- [SELECTED TEXT]:
···
Tuesday, October 23, 2007

Birds, bees and other creatures

During the past week I've been rereading Dandelion Wine, a novel by one of my favorite authors, Ray Bradbury. More on that some other post. In the preface, Bradbury discusses his creative process. He talks about going back to memories of childhood and picking a visual or a word or a smell and starting with that, then seeing what unfolds. I've been ruminating on his idea and this morning, my own inspiration hit me.

The "F" word. I know, I know—it's an unlikely muse for someone like me, but hear me out.

It was 1977, and I was in second grade at Fauntleroy Elementary School in West Seattle. Fauntleroy was down the hill from where we lived at a rental house on Donovan Street, the house with the lilacs.

The school closed in 1981. The last time I was there was for Ruth's wedding reception, five years ago. Behind the school, the playground was a ruin of twisted steel, patched here and there with decrepit rubber mats, like so many peeling bandaids vainly trying to hold together the hopelessly cracked asphalt. The still-handsome brick building space was rented out to a day care, a dance school and private events.

In 1977, though, Fauntleroy throbbed with life, the pulsing blood of school children pumping reckless through each arterial hall. My second grade teacher, Mrs. Crawford, was an awe-inspiring woman with silvery blond bobbed hair. More than once she chastized me for losing myself in a book at the beginning of class, only to surface, startled, in the middle of the Pledge of Allegiance.
···
- [SUPPLIED RECORDS]:
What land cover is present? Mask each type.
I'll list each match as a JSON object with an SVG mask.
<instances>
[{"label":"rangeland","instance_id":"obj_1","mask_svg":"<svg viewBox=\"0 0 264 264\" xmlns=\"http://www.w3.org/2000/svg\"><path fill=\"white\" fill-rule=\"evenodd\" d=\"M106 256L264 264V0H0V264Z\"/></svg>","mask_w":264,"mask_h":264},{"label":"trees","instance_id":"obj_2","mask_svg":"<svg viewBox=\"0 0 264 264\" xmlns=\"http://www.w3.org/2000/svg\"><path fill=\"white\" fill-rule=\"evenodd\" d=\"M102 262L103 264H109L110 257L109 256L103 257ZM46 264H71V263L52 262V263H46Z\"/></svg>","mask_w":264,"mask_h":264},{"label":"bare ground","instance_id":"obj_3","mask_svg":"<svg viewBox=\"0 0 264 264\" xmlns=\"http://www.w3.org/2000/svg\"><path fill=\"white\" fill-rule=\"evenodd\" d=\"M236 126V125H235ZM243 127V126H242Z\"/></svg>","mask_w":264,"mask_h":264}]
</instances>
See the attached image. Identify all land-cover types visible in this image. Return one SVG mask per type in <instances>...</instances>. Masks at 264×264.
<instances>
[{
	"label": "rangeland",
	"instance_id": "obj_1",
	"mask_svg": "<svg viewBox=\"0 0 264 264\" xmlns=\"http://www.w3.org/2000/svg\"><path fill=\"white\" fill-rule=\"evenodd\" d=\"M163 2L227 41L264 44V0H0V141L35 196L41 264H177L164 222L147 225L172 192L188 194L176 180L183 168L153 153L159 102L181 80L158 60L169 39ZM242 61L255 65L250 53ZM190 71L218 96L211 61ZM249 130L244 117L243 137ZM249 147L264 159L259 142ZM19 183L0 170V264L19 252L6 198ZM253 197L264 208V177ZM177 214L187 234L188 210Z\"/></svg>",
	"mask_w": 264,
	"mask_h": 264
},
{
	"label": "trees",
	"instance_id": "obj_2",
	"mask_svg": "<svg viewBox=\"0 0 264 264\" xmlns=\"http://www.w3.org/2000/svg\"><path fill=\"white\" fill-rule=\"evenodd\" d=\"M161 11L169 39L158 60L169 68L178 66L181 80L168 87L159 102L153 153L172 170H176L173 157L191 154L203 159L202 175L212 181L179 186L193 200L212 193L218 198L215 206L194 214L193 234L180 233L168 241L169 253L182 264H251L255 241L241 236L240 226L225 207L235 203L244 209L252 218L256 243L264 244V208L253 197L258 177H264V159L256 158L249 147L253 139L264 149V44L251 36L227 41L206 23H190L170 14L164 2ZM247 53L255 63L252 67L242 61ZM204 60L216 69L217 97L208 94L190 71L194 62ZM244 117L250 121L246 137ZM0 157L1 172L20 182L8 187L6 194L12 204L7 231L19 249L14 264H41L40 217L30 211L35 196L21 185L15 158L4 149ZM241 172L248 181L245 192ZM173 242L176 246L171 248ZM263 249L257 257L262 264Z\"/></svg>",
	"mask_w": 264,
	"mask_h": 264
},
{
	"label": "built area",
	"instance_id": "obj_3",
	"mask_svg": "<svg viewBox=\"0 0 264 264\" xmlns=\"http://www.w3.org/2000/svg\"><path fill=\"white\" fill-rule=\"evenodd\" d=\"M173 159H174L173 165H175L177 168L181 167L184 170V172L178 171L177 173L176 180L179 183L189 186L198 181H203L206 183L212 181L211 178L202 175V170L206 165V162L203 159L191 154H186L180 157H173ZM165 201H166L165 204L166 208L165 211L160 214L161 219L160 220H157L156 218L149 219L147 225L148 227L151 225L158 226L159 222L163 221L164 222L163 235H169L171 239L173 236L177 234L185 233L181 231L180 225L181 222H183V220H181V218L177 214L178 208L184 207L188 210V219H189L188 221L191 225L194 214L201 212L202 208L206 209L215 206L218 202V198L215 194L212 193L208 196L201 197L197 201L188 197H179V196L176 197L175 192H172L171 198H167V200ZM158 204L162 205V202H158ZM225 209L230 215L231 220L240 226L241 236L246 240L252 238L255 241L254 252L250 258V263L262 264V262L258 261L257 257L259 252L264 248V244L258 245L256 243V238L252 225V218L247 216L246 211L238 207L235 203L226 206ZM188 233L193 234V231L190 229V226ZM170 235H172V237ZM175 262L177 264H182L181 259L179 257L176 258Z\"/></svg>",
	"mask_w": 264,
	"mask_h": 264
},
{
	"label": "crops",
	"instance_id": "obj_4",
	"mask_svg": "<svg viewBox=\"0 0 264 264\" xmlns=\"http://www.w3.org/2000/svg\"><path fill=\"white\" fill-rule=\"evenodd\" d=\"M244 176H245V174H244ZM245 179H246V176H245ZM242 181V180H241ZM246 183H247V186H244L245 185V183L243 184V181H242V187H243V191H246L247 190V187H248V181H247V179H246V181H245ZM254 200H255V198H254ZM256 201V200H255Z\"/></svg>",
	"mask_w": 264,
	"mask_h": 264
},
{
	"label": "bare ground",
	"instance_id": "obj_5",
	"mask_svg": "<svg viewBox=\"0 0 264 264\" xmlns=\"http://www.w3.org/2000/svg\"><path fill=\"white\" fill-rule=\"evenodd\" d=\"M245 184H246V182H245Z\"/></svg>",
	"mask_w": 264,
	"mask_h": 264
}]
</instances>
···
- [REQUIREMENT A]:
Which people does the Fauntleroy post mention by name?
- [REQUIREMENT B]:
Quote the Fauntleroy post word for word, beginning at the words "Tuesday, October 23, 2007" and stopping after the words "hear me out.".

- [CORRECT RESULT A]:
Ray Bradbury, Ruth, Mrs. Crawford

- [CORRECT RESULT B]:
Tuesday, October 23, 2007

Birds, bees and other creatures

During the past week I've been rereading Dandelion Wine, a novel by one of my favorite authors, Ray Bradbury. More on that some other post. In the preface, Bradbury discusses his creative process. He talks about going back to memories of childhood and picking a visual or a word or a smell and starting with that, then seeing what unfolds. I've been ruminating on his idea and this morning, my own inspiration hit me.

The "F" word. I know, I know—it's an unlikely muse for someone like me, but hear me out.